• _What you need to do_:
Reproduce the passage below about Coraline and the small locked door, word for word.

----- Passage -----

Left on her own, Coraline wanders through the huge old house, now divided into several large apartments, to meet the other residents: Mr. Bobinsky (Ian McShane), an eight-foot-tall blue Russian who runs a circus of more-or-less trained mice; and Miss Spink (Jennifer Saunders) and Miss Forcible (Dawn French), a pair of venerable theatrical troupers endlessly recounting their glory days in the music hall. Coraline also meets a boy her age, Whybe Lovet (Robert Bailey Jr.), the grandson of the grande dame who owns the place, and a talking cat (Keith David) with dark secrets he eventually spills.
For Coraline, the big secret is behind a small locked door. Like Lewis Carroll’s Alice and the Narnia children (and, by now, far too many tyke heroes of fairy tales), Coraline goes through the doorway into another realm. It’s a long, oddly uterine passage that leads to an apartment exactly like her new home, and with identical parents — except for two things. The weird news: Other Mother and Other Father have buttons for eyes. The better news: these cheerful folks instantly dote on the little girl as if she were the center of their universe. How lovely to see you! Have some cake! Let us tuck you into bed. Coraline thinks she’s lucked into paradise: that she’s escaped the loneliness and numbing drudgery of real life, where she’s either an obstacle or invisible, and discovered her mirror home, her ideal parents, an Opposite World where she feels wanted, pampered and, for a change, happy.

----- Record set -----

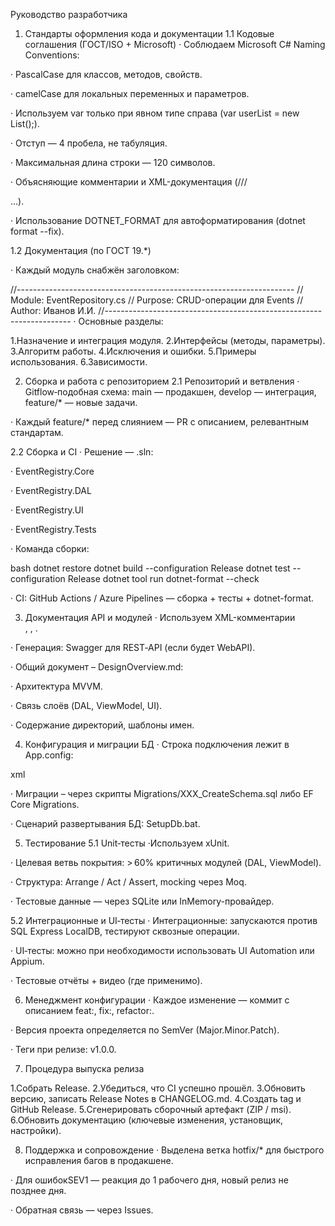 Руководство разработчика

1. Стандарты оформления кода и документации
1.1 Кодовые соглашения (ГОСТ/ISO + Microsoft)
· Соблюдаем Microsoft C# Naming Conventions:

· PascalCase для классов, методов, свойств.

· camelCase для локальных переменных и параметров.

· Используем var только при явном типе справа (var userList = new List<User>();).

· Отступ — 4 пробела, не табуляция.

· Максимальная длина строки — 120 символов.

· Объясняющие комментарии и XML-документация (/// <summary>...).

· Использование DOTNET_FORMAT для автоформатирования (dotnet format --fix).

1.2 Документация (по ГОСТ 19.*)

· Каждый модуль снабжён заголовком:

//---------------------------------------------------------------------
// Module: EventRepository.cs
// Purpose: CRUD-операции для Events
// Author:  Иванов И.И.
//---------------------------------------------------------------------
· Основные разделы:

1.Назначение и интеграция модуля.
2.Интерфейсы (методы, параметры).
3.Алгоритм работы.
4.Исключения и ошибки.
5.Примеры использования.
6.Зависимости.

2. Сборка и работа с репозиторием
2.1 Репозиторий и ветвления
· Gitflow‑подобная схема: main — продакшен, develop — интеграция, feature/* — новые задачи.

· Каждый feature/* перед слиянием — PR с описанием, релевантным стандартам.

2.2 Сборка и CI
· Решение — .sln:

· EventRegistry.Core

· EventRegistry.DAL

· EventRegistry.UI

· EventRegistry.Tests

· Команда сборки:

bash 
dotnet restore
dotnet build --configuration Release
dotnet test --configuration Release
dotnet tool run dotnet-format --check

· CI: GitHub Actions / Azure Pipelines — сборка + тесты + dotnet-format.

3. Документация API и модулей
· Используем XML-комментарии <summary>, <param>, <returns>.

· Генерация: Swagger для REST‑API (если будет WebAPI).

· Общий документ – DesignOverview.md:

· Архитектура MVVM.

· Связь слоёв (DAL, ViewModel, UI).

· Содержание директорий, шаблоны имен.

4. Конфигурация и миграции БД
· Строка подключения лежит в App.config:

xml

<connectionStrings>
  <add name="DefaultConnection" connectionString="Data Source=.;Initial Catalog=EventRegistry;Integrated Security=True"/>
</connectionStrings>

· Миграции – через скрипты Migrations/XXX_CreateSchema.sql либо EF Core Migrations.

· Сценарий развертывания БД: SetupDb.bat.

5. Тестирование
5.1 Unit‑тесты
·Используем xUnit.

· Целевая ветвь покрытия: > 60% критичных модулей (DAL, ViewModel).

· Структура: Arrange / Act / Assert, mocking через Moq.

· Тестовые данные — через SQLite или InMemory-провайдер.

5.2 Интеграционные и UI‑тесты
· Интеграционные: запускаются против SQL Express LocalDB, тестируют сквозные операции.

· UI‑тесты: можно при необходимости использовать UI Automation или Appium.

· Тестовые отчёты + видео (где применимо).

6. Менеджмент конфигурации
· Каждое изменение — коммит с описанием feat:, fix:, refactor:.

· Версия проекта определяется по SemVer (Major.Minor.Patch).

· Теги при релизе: v1.0.0.

7. Процедура выпуска релиза

1.Собрать Release.
2.Убедиться, что CI успешно прошёл.
3.Обновить версию, записать Release Notes в CHANGELOG.md.
4.Создать tag и GitHub Release.
5.Сгенерировать сборочный артефакт (ZIP / msi).
6.Обновить документацию (ключевые изменения, установщик, настройки).

8. Поддержка и сопровождение
· Выделена ветка hotfix/* для быстрого исправления багов в продакшене.

· Для ошибокSEV1 — реакция до 1 рабочего дня, новый релиз не позднее дня.

· Обратная связь — через Issues.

-----

• _Exercise output_:
Left on her own, Coraline wanders through the huge old house, now divided into several large apartments, to meet the other residents: Mr. Bobinsky (Ian McShane), an eight-foot-tall blue Russian who runs a circus of more-or-less trained mice; and Miss Spink (Jennifer Saunders) and Miss Forcible (Dawn French), a pair of venerable theatrical troupers endlessly recounting their glory days in the music hall. Coraline also meets a boy her age, Whybe Lovet (Robert Bailey Jr.), the grandson of the grande dame who owns the place, and a talking cat (Keith David) with dark secrets he eventually spills.
For Coraline, the big secret is behind a small locked door. Like Lewis Carroll’s Alice and the Narnia children (and, by now, far too many tyke heroes of fairy tales), Coraline goes through the doorway into another realm. It’s a long, oddly uterine passage that leads to an apartment exactly like her new home, and with identical parents — except for two things. The weird news: Other Mother and Other Father have buttons for eyes. The better news: these cheerful folks instantly dote on the little girl as if she were the center of their universe. How lovely to see you! Have some cake! Let us tuck you into bed. Coraline thinks she’s lucked into paradise: that she’s escaped the loneliness and numbing drudgery of real life, where she’s either an obstacle or invisible, and discovered her mirror home, her ideal parents, an Opposite World where she feels wanted, pampered and, for a change, happy.